Row and column indexing helps you pick specific parts of a table or matrix to look at or change.

You want to see just one row of data from a table.
You need to get a specific column from a dataset.
You want to change a value in a certain row and column.
You want to select multiple rows or columns to analyze.
You want to filter data based on row or column positions.
Syntax
R Programming
data[row_index, column_index]

Use numbers to pick rows and columns by position.

Leave row or column blank to select all in that dimension, like data[, 2] for all rows in column 2.

Examples
Selects the first row, all columns.
R Programming
data[1, ]
Selects all rows, third column.
R Programming
data[, 3]
Selects the value at row 2, column 4.
R Programming
data[2, 4]
Selects rows 1 to 3 and columns 2 and 4.
R Programming
data[1:3, c(2,4)]
Sample Program

This program creates a 3x4 matrix with numbers 1 to 12. Then it prints:

  • The first row (all columns)
  • The second column (all rows)
  • The value at row 2, column 3
  • Rows 1 and 2, columns 1 and 4
R Programming
data <- matrix(1:12, nrow=3, ncol=4)
print(data[1, ])
print(data[, 2])
print(data[2, 3])
print(data[1:2, c(1,4)])
OutputSuccess
Important Notes

Indexing starts at 1 in R, not 0 like some other languages.

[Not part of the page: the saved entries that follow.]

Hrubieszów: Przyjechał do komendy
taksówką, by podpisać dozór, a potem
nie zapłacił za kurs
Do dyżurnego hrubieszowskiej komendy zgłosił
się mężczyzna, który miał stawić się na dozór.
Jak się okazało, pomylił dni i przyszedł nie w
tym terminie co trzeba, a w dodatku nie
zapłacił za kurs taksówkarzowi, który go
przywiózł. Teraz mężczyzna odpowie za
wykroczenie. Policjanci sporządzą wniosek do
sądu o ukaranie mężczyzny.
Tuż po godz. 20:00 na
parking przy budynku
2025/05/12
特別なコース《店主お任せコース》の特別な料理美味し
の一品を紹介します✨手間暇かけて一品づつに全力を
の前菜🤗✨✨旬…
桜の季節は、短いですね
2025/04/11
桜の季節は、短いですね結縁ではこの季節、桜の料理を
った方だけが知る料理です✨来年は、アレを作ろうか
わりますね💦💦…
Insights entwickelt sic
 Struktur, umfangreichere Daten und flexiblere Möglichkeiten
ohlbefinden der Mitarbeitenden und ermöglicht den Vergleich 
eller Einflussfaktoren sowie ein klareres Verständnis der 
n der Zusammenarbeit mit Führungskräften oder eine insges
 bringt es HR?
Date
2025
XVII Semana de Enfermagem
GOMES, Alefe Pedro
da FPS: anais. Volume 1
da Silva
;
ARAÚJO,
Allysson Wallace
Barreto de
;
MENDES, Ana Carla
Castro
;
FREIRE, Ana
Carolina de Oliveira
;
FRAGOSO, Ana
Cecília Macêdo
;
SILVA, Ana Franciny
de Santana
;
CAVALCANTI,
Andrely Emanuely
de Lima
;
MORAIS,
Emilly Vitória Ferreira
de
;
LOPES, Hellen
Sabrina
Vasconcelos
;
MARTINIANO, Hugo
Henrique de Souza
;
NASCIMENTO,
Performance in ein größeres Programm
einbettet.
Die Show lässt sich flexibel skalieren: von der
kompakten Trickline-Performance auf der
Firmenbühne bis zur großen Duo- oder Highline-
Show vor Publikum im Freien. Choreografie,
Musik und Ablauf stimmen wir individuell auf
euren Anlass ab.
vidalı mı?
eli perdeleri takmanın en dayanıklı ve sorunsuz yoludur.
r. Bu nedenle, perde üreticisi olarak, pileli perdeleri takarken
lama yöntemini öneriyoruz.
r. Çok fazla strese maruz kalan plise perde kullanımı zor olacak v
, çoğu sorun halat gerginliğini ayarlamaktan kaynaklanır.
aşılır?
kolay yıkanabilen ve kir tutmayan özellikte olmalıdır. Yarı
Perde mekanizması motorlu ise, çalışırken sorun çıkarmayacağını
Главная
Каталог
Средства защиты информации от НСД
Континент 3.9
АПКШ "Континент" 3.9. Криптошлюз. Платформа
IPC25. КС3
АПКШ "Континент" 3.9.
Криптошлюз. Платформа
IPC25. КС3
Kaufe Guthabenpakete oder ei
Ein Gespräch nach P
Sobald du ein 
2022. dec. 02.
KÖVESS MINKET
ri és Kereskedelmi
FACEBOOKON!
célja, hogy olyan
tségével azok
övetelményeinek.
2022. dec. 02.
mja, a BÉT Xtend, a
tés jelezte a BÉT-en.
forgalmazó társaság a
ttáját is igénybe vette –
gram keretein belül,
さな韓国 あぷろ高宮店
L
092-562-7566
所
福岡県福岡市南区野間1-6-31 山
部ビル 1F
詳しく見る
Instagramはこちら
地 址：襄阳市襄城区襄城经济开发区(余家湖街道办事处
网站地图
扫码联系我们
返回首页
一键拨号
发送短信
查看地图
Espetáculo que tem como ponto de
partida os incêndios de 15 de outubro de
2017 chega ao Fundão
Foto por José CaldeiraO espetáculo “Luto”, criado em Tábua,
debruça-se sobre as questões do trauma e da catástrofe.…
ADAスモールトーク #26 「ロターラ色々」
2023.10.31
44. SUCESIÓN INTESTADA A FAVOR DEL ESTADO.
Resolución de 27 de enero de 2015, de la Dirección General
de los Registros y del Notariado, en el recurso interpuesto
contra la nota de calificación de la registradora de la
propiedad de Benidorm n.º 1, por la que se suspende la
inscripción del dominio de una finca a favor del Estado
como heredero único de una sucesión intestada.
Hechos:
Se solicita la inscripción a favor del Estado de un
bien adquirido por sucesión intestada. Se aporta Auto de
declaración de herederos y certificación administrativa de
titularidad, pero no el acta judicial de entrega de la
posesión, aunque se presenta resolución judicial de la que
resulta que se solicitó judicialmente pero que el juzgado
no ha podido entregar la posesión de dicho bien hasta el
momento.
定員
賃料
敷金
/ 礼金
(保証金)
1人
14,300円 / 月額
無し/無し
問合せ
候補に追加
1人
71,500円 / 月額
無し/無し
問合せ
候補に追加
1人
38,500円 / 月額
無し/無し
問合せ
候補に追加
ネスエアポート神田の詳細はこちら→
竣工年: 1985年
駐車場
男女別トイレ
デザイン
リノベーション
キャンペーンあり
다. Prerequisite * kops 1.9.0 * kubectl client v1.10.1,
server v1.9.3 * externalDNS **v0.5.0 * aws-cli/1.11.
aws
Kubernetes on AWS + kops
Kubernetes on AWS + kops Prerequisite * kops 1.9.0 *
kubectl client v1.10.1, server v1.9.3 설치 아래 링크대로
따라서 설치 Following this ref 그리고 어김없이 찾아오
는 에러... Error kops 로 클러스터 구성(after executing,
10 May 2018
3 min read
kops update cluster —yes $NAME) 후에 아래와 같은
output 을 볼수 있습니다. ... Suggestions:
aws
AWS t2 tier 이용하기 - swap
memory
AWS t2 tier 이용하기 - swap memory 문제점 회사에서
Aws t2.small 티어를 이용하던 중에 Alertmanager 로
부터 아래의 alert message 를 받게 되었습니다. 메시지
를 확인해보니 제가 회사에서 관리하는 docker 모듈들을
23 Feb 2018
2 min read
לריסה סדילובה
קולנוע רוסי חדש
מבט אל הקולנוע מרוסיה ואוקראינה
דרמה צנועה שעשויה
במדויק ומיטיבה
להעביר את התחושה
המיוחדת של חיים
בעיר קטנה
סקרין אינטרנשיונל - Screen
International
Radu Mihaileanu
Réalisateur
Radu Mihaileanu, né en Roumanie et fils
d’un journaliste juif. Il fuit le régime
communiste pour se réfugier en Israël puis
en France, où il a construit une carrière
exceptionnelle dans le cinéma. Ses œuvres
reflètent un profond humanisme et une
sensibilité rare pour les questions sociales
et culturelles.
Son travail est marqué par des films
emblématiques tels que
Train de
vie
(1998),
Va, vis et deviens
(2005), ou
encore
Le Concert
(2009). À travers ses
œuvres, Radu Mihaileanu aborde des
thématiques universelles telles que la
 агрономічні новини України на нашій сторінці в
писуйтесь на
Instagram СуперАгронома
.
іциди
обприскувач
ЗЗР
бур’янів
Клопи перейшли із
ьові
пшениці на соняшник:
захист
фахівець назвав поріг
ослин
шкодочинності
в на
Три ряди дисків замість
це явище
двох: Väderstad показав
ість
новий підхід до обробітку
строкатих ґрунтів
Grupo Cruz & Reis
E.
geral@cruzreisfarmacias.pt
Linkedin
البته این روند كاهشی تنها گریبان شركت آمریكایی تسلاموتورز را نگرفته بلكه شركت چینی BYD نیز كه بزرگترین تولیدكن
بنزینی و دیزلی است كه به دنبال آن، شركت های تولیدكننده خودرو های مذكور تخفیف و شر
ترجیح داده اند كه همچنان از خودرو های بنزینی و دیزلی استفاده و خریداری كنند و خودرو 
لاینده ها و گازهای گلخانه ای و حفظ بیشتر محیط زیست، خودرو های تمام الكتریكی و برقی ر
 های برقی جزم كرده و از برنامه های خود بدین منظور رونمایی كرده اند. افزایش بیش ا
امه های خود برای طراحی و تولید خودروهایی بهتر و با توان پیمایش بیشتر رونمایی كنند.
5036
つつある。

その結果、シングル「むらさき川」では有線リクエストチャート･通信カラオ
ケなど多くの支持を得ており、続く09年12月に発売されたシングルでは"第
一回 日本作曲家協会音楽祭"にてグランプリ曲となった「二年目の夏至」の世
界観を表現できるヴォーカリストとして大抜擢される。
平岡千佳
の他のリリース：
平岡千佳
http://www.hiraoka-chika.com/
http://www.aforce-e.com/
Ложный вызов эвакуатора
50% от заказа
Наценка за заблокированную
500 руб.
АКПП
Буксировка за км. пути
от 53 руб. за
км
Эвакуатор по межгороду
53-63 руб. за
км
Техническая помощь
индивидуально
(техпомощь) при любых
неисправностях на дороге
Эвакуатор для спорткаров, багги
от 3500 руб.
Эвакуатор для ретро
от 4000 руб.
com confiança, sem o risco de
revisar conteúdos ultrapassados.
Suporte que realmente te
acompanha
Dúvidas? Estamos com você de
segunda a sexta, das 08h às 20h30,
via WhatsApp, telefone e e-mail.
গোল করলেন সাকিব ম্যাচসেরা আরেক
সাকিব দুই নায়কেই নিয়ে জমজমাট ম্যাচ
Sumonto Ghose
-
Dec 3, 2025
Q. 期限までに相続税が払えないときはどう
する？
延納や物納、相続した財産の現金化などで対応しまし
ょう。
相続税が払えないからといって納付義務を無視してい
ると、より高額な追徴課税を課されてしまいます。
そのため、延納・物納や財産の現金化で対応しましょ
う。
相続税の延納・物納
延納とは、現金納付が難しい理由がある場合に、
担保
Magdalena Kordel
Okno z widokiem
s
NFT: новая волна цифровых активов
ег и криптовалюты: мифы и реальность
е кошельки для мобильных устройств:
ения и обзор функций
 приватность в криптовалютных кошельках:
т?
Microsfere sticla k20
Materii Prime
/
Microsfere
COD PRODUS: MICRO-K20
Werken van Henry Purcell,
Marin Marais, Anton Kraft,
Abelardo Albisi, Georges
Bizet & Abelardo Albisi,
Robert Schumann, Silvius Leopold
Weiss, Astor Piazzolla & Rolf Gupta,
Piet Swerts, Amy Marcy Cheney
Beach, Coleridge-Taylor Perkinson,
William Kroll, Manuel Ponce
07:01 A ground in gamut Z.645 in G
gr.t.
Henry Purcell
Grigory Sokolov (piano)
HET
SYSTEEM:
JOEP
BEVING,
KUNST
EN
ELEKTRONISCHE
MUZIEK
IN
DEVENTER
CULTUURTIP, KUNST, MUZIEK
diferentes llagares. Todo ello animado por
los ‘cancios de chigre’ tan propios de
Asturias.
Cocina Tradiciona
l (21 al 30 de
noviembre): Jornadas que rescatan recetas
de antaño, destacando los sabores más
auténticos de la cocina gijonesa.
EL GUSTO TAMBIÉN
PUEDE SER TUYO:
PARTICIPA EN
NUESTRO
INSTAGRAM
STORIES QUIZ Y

You can use negative numbers to exclude rows or columns, e.g., data[-1, ] excludes the first row.

Use names instead of numbers if your data has row or column names, like data['row1', 'col2'].

Summary

Row and column indexing lets you pick parts of data by position.

Use data[row, column] with numbers or names.

Leaving row or column blank selects all in that dimension.